I can’t be bothered about the race of the president actually, or whether singapore has a majority of Chinese descent. What matters is that society as a whole ceases its racist practices and perspectives so that the race of the president will not need to be an issue.  But where egalitarianism is not true, not making an issue of the latter only serves as evidence of people being accustomed to the way things are.

Why should this be an issue?  So that in addressing this situation and turning singapore toward the egalitarian path, we can ensure that people will have no reason to think that if the chinese aren’t ready for multiculturalism, than perhaps they ought to consider returning to where they can prefer their own and not be accused of being racists.


ed





Comments

  1. Hey,

    Since the elected president has no power to challenge the racist status quo (but has power to maintain the status quo in exchange for a high pay, which is originated from the mass), I'd have no choice but to cast a spoilt vote on the ballot paper as voting for any of the 4 candidates would validate the Chinese racial supremacist system perpetuated by the incumbent government. It's unlike the parliamentary election in which one could vote for the greater evil as opposed to casting a spoilt vote in the hope of improving the lesser evil. What do you think?
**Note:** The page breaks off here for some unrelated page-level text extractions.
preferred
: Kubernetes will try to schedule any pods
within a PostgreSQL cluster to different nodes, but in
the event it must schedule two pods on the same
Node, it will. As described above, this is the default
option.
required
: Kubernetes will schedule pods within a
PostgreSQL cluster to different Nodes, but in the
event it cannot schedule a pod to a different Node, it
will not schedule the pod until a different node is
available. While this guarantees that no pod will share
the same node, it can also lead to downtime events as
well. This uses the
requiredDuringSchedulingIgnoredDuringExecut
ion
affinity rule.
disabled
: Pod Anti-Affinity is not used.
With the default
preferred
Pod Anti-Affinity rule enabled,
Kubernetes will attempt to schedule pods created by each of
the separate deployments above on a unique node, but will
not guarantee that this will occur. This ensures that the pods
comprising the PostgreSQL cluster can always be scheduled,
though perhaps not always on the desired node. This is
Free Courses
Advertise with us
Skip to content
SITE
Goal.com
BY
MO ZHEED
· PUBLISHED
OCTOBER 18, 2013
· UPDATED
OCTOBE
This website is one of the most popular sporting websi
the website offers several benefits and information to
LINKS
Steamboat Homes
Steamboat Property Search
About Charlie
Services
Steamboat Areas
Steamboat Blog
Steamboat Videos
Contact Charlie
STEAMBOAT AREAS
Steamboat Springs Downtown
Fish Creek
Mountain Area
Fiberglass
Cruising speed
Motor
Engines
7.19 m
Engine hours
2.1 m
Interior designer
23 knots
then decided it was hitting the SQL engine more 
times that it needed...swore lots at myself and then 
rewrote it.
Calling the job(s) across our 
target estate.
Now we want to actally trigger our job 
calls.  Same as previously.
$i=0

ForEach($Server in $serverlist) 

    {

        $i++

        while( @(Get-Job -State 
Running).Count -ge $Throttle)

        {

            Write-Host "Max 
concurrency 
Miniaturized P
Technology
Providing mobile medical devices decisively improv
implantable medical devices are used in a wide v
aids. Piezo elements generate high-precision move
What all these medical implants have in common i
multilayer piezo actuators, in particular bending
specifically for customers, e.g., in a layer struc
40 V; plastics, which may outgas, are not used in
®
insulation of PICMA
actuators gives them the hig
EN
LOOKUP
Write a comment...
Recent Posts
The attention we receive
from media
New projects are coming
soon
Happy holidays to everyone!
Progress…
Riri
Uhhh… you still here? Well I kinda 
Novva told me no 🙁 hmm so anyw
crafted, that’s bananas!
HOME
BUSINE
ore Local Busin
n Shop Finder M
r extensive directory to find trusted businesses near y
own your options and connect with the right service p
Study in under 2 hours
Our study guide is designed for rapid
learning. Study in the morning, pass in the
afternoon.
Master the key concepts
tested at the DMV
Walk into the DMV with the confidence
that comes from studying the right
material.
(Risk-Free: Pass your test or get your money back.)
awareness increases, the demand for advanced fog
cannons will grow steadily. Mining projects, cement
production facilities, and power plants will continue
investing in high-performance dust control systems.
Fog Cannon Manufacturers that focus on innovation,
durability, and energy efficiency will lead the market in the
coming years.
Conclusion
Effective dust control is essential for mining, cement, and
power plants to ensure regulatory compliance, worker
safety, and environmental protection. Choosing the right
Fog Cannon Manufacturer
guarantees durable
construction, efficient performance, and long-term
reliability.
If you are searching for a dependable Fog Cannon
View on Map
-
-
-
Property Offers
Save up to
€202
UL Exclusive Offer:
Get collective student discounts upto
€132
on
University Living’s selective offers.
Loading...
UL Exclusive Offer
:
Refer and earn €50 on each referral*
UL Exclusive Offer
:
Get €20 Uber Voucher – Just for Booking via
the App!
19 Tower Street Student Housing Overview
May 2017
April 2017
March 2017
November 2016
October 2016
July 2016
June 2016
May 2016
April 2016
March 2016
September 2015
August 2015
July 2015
    Anyway I like your statement that "if the chinese aren’t ready for multiculturalism, than perhaps they ought to consider returning to where they can prefer their own and not be accused of being racists". Haha.

    ReplyDelete
  2. Hey bro,

    Wah! Spoil vote? Not bad man. What i did in the first presidential elections was to draw an extra box, put in the name 'mickey mouse', and vote for the rodent. Perhaps all egalitarian minded singaporeans should draw a box on the ballot paper, put in the name, 'Hang Tuah', and vote for him as a call for more contrast and difference in singapore. You know, i don't get it. People appreciate the element of 'contrast' when it comes to choosing their LCD TVs, if you can see things more clearly and well-defined because of that, they should consider that when it comes to society as well.
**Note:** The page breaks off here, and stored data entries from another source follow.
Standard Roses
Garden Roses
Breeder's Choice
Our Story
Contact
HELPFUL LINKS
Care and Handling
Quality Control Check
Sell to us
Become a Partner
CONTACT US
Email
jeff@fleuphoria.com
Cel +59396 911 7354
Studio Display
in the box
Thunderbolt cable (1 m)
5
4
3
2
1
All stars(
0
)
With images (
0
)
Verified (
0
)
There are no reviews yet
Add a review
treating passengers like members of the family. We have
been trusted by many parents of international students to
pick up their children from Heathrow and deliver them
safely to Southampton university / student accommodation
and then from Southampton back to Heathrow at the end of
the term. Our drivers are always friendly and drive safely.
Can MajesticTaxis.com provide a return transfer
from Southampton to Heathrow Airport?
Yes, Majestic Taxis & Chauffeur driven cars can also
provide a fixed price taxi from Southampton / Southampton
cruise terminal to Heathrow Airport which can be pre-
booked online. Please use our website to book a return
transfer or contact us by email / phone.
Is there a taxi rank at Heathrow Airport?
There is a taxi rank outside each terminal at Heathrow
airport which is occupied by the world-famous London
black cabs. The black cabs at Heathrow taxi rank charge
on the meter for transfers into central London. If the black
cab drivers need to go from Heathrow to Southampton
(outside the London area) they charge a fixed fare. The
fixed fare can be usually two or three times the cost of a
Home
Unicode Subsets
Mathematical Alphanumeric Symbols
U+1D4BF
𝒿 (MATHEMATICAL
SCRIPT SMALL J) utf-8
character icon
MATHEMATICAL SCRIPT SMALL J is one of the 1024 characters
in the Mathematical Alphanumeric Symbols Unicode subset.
    Glad you got the joke Mark. Now you know why LKY is afraid of Indians? Like what i said to my mom a couple of years ago, "He won't know what to say when a 'mama' starts 'twisting words'. So better just call them troublesome and say that 'singapore must always have chinese majority' so that he can be confused for being smart for want of 'twisting' challenge." Haha. Tragic, but funny all the same. Good on you for your empathy mate.

    ReplyDelete
  3. Hey Mark,

    I think i ought to make a correction to my earlier statement - about the president just being a figurehead. Well, it seems from what i've been reading on some SG blogs - I told you earlier that they were informative didn't i;) - that they have already ceased to be figureheads. The fact that they can debate issues that are quite controversial shows that the presidency, from hereon, or at least for now, is going to be pretty empowered. Even if they aren't able to make much changes, the fact that they can debate as they do at least indicates that they can potentially be at loggerheads with the government, and, most importantly, influence public opinion. So that's a good thing, democratically speaking.
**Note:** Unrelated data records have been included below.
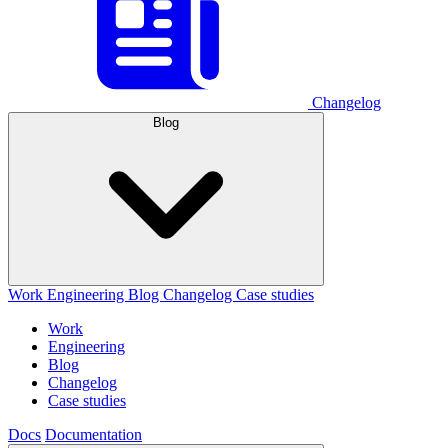
Changelog
Blog
Work
Engineering
Blog
Changelog
Case studies
Work
Engineering
Blog
Changelog
Case studies
Docs
Documentation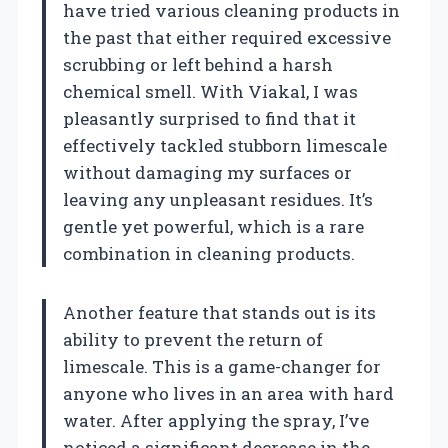
have tried various cleaning products in
the past that either required excessive
scrubbing or left behind a harsh
chemical smell. With Viakal, I was
pleasantly surprised to find that it
effectively tackled stubborn limescale
without damaging my surfaces or
leaving any unpleasant residues. It’s
gentle yet powerful, which is a rare
combination in cleaning products.
Another feature that stands out is its
ability to prevent the return of
limescale. This is a game-changer for
anyone who lives in an area with hard
water. After applying the spray, I’ve
noticed a significant decrease in the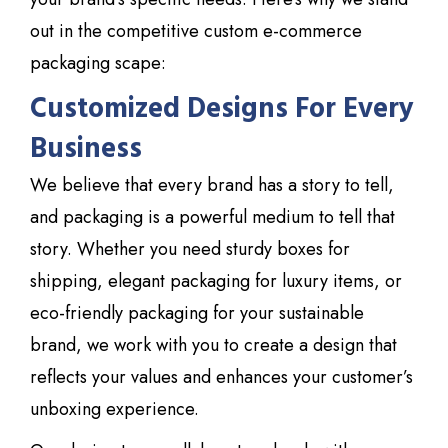
out in the competitive custom e-commerce
packaging scape:
Customized Designs For Every
Business
We believe that every brand has a story to tell,
and packaging is a powerful medium to tell that
story. Whether you need sturdy boxes for
shipping, elegant packaging for luxury items, or
eco-friendly packaging for your sustainable
brand, we work with you to create a design that
reflects your values and enhances your
customer’s
unboxing experience.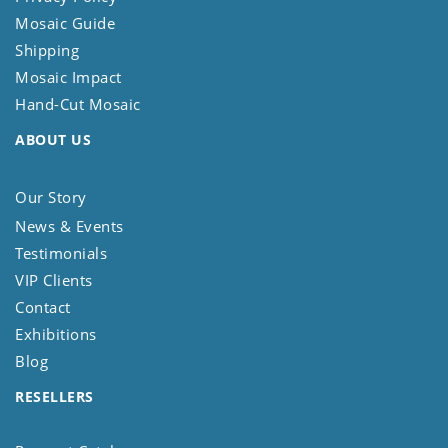
Mosaic Guide
Shipping
Mosaic Impact
Hand-Cut Mosaic
ABOUT US
Our Story
News & Events
Testimonials
VIP Clients
Contact
Exhibitions
Blog
RESELLERS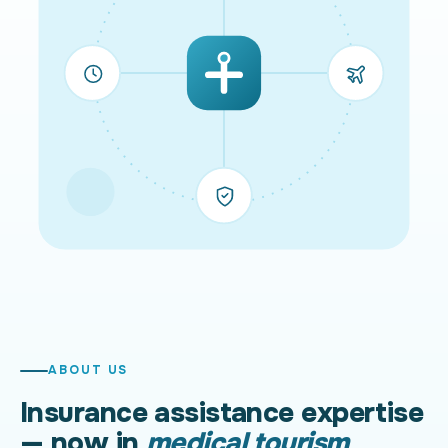
ABOUT US
Insurance assistance expertise
— now in
medical tourism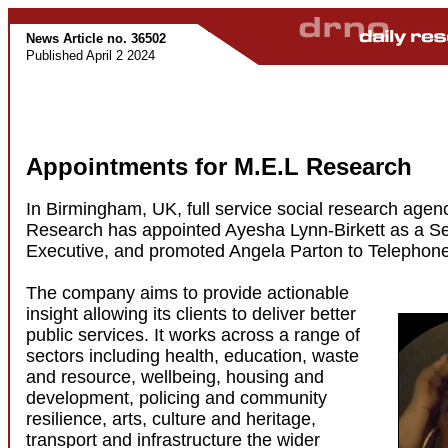
News Article no. 36502
Published April 2 2024
Appointments for M.E.L Research
In Birmingham, UK, full service social research agen
Research has appointed Ayesha Lynn-Birkett as a S
Executive, and promoted Angela Parton to Telephon
The company aims to provide actionable
insight allowing its clients to deliver better
public services. It works across a range of
sectors including health, education, waste
and resource, wellbeing, housing and
development, policing and community
resilience, arts, culture and heritage,
transport and infrastructure the wider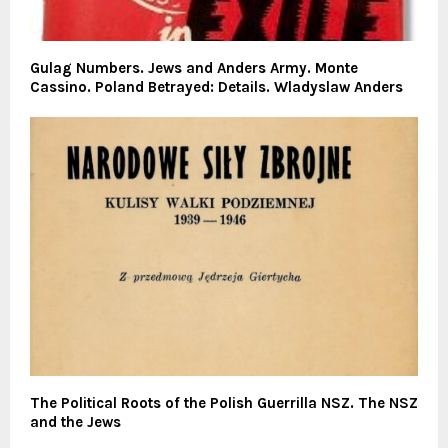
Gulag Numbers. Jews and Anders Army. Monte
Cassino. Poland Betrayed: Details. Wladyslaw Anders
The Political Roots of the Polish Guerrilla NSZ. The NSZ
and the Jews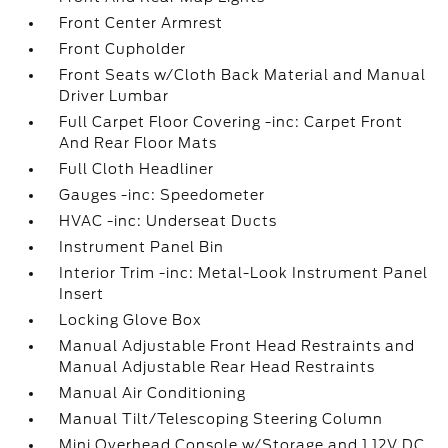
Front Center Armrest
Front Cupholder
Front Seats w/Cloth Back Material and Manual
Driver Lumbar
Full Carpet Floor Covering -inc: Carpet Front
And Rear Floor Mats
Full Cloth Headliner
Gauges -inc: Speedometer
HVAC -inc: Underseat Ducts
Instrument Panel Bin
Interior Trim -inc: Metal-Look Instrument Panel
Insert
Locking Glove Box
Manual Adjustable Front Head Restraints and
Manual Adjustable Rear Head Restraints
Manual Air Conditioning
Manual Tilt/Telescoping Steering Column
Mini Overhead Console w/Storage and 1 12V DC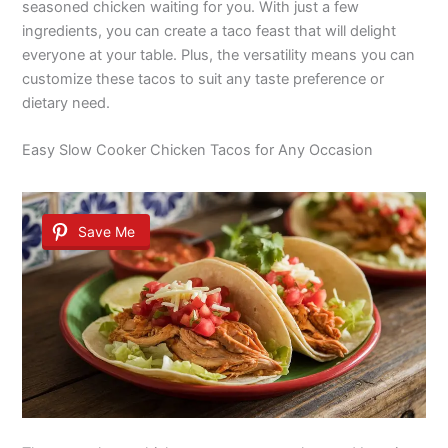
seasoned chicken waiting for you. With just a few
ingredients, you can create a taco feast that will delight
everyone at your table. Plus, the versatility means you can
customize these tacos to suit any taste preference or
dietary need.
Easy Slow Cooker Chicken Tacos for Any Occasion
Save Me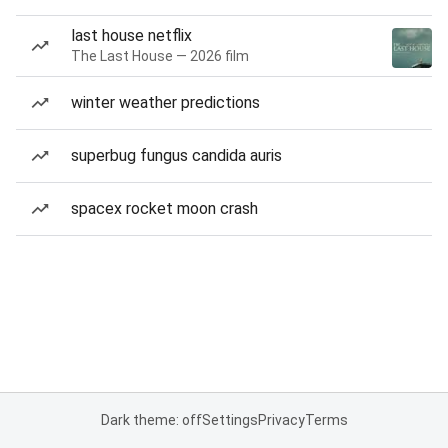
last house netflix
The Last House — 2026 film
winter weather predictions
superbug fungus candida auris
spacex rocket moon crash
Dark theme: off
Settings
Privacy
Terms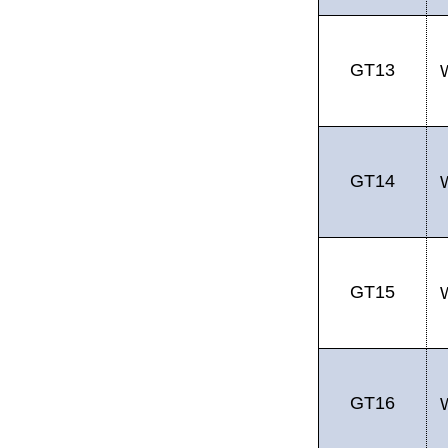
GT13
GT14
GT15
GT16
    The same thing happened with the premiership. Since singapore's first PM was chinese, and then the 2nd, and third - the son of the first - they managed to bring about enough racial polarisation and self-absorption amongst the state-defined, supported, and promoted 'majority' via a host of racist policies. For Lee Hsien Loong to state that singapore is not ready for a non-chinese PM he effectively reinforced the ‘notion’ mentioned above.

    It is not the chinese I have a problem with, but an act that is only going to reinforce the already rampant racial self-absorption amongst quite a few of ‘the majority’.